(ТЕКСТ ДЛЯ ЧТЕНИЯ):
◆ ◆ ◆ ◆
«Последние новости». 1936–1940 (Адамович) - страница 88

— Ну, что после этого ваш Блок!

Повторяю, по-своему — он был прав. Вместо «Кармен» Кузмин мог бы прочесть «Для берегов отчизны дальней» — и сказать то же самое.

Конечно, в сияющей, прозрачной, суховатой атмосфере кармено-пушкинских миров (думаю все-таки, что «Кармен» здесь надо назвать лишь условно, так как Бизе не совсем на уровне Пушкина. Но то, что сквозь его музыку мерещится Ницше, то, разумеется, на пушкинской высоте) кажутся ненужными, докучными и жалкими всякие «туманы». Бытие не менее трагично, богато и полно без них. Искусство в нем — свет и торжество, «трагический мажор», как метко выразился о Пушкине один из его новейших исследователей (Серапин). В таком жизнеощущении все ясно — незачем о нем подробно толковать.
◆ ◆ ◆ ◆
(ЧТО СДЕЛАТЬ):
**a)** Измените фрагмент текста о пушкинских мирах, начиная со слов «Конечно, в сияющей, прозрачной, суховатой» и заканчивая словами «нем подробно толковать.»: вместо «суховатой» поставьте «прохладной».
**b)** Изложите текст для чтения в двух предложениях.
◆ ◆ ◆ ◆
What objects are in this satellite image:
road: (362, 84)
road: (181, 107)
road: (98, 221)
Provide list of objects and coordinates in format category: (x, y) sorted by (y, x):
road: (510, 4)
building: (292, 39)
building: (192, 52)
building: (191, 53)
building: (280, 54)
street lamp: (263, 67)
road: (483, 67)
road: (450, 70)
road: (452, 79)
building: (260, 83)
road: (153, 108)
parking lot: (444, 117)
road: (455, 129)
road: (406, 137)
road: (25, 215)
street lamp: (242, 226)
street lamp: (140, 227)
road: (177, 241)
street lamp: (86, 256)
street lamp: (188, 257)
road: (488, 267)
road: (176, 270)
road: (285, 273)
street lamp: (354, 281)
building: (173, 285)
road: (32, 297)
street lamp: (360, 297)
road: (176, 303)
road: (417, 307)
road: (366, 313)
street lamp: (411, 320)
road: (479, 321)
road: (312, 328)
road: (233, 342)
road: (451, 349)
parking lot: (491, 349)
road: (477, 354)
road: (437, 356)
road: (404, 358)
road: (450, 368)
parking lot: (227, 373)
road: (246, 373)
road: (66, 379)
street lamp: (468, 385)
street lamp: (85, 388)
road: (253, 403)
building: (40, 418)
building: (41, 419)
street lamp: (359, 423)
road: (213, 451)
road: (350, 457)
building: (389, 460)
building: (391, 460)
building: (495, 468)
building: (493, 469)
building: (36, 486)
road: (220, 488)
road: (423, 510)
◆ ◆ ◆ ◆
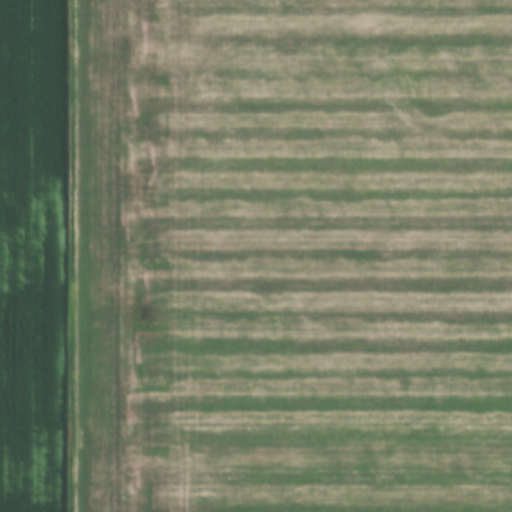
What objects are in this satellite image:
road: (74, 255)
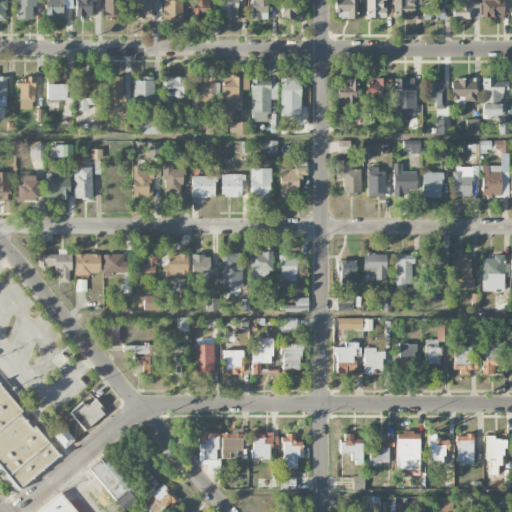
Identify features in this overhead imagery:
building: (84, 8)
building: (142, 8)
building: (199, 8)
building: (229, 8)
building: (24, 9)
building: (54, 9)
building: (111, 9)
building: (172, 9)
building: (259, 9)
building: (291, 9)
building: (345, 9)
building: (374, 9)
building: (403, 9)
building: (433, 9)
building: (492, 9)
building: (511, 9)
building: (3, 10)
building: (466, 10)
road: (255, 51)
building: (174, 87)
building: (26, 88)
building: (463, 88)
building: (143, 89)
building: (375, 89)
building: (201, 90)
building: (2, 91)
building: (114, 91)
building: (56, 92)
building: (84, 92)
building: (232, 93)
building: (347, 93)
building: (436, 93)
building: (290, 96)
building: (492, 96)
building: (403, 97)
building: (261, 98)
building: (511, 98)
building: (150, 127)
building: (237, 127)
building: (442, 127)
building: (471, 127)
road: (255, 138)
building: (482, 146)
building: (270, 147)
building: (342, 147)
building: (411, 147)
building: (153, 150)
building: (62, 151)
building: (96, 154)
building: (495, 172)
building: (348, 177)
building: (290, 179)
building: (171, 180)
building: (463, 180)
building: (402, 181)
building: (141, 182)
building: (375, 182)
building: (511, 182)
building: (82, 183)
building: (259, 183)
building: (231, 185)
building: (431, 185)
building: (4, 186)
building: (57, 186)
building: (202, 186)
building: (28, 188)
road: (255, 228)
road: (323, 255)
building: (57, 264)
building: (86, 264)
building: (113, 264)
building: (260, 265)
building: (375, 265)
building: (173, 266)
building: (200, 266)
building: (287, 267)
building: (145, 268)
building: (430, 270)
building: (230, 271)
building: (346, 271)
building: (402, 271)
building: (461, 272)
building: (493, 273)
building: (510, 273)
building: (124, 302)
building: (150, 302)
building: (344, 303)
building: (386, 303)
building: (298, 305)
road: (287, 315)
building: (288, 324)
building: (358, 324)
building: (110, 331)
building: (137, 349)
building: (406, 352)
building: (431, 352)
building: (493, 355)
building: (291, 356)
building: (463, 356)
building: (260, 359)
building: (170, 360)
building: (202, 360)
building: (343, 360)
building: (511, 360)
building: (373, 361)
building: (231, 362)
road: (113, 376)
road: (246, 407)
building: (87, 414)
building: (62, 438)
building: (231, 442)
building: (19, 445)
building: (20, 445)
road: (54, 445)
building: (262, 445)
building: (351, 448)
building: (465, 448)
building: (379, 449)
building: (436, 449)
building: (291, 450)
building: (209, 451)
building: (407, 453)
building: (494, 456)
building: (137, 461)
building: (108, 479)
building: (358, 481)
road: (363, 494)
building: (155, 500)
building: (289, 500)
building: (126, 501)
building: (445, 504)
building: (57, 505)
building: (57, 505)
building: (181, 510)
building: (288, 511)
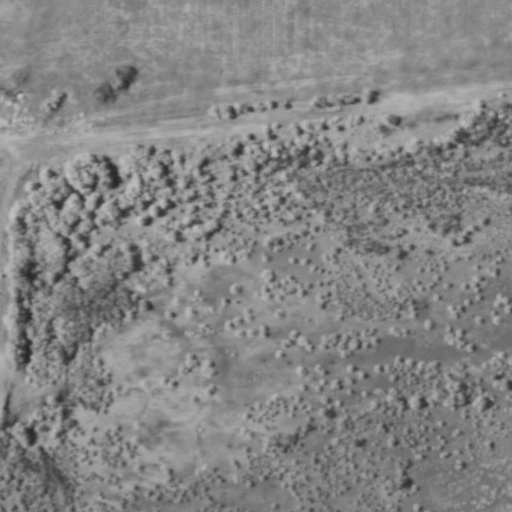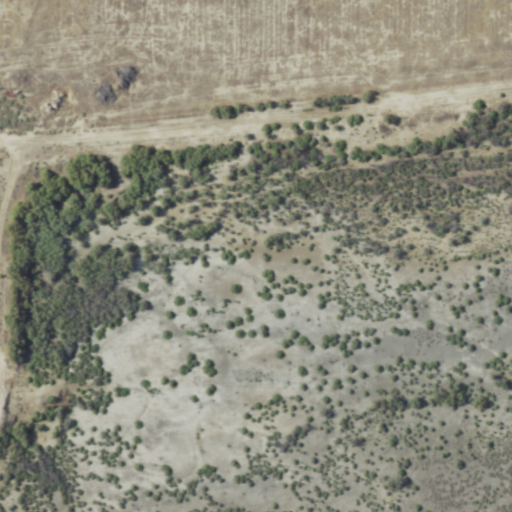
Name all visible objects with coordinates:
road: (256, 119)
◆ ◆ ◆ ◆
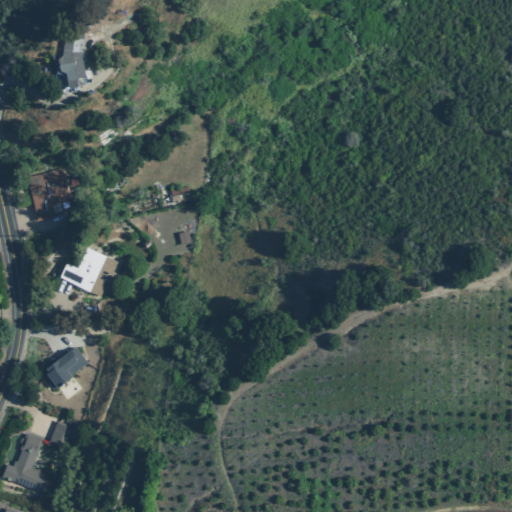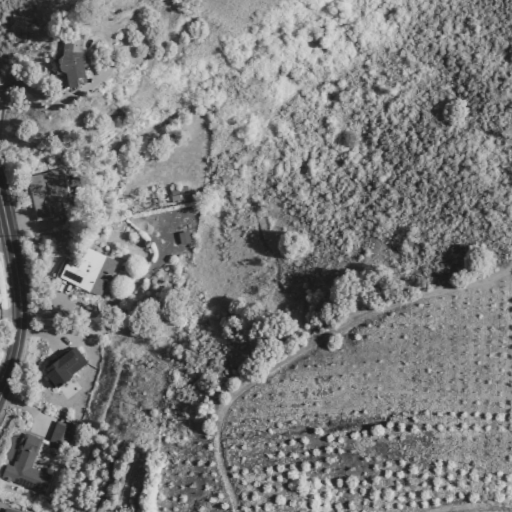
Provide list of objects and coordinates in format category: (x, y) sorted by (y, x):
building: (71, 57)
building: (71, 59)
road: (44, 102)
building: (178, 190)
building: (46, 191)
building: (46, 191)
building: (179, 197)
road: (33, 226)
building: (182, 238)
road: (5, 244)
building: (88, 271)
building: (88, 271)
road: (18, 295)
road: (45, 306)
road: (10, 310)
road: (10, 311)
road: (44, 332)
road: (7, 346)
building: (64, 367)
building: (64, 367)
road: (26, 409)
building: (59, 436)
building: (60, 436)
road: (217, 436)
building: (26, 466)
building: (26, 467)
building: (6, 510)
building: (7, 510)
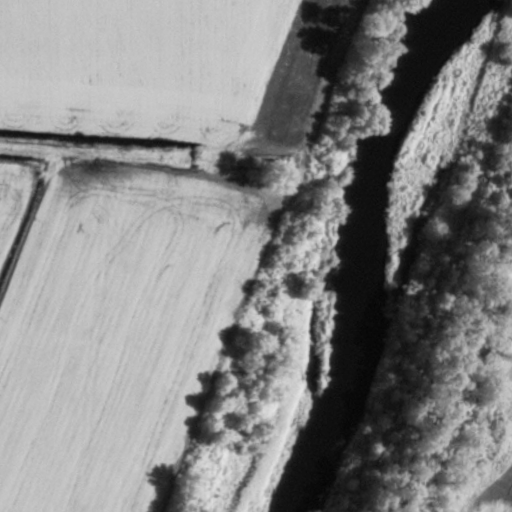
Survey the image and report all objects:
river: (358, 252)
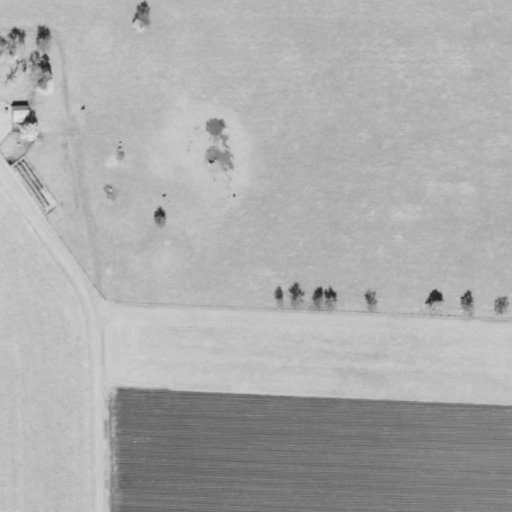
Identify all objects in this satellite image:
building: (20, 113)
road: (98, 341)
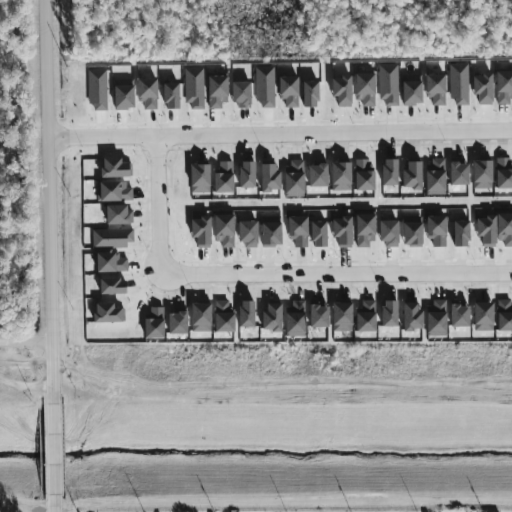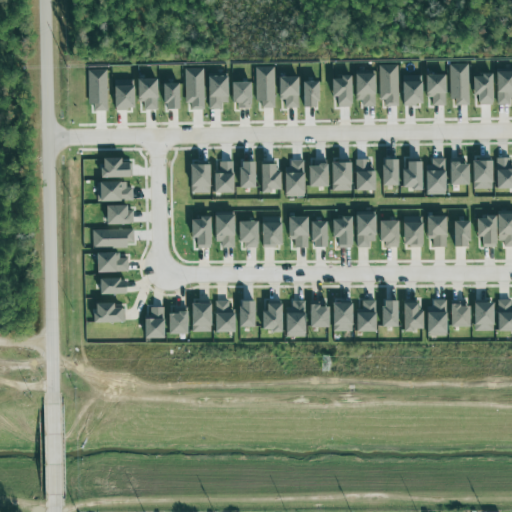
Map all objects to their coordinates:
◆ ◆ ◆ ◆
(ОТВЕТЫ):
**a)**
Конечно, в сияющей, прозрачной, прохладной атмосфере кармено-пушкинских миров (думаю все-таки, что «Кармен» здесь надо назвать лишь условно, так как Бизе не совсем на уровне Пушкина. Но то, что сквозь его музыку мерещится Ницше, то, разумеется, на пушкинской высоте) кажутся ненужными, докучными и жалкими всякие «туманы». Бытие не менее трагично, богато и полно без них. Искусство в нем — свет и торжество, «трагический мажор», как метко выразился о Пушкине один из его новейших исследователей (Серапин). В таком жизнеощущении все ясно — незачем о нем подробно толковать.

**b)** Автор замечает, что Кузмин мог бы вместо «Кармен» прочесть «Для берегов отчизны дальней» и сказать то же самое. В прозрачной атмосфере кармено-пушкинских миров всякие «туманы» кажутся ненужными, бытие и без них трагично, богато и полно, а искусство в нем — свет и торжество, «трагический мажор».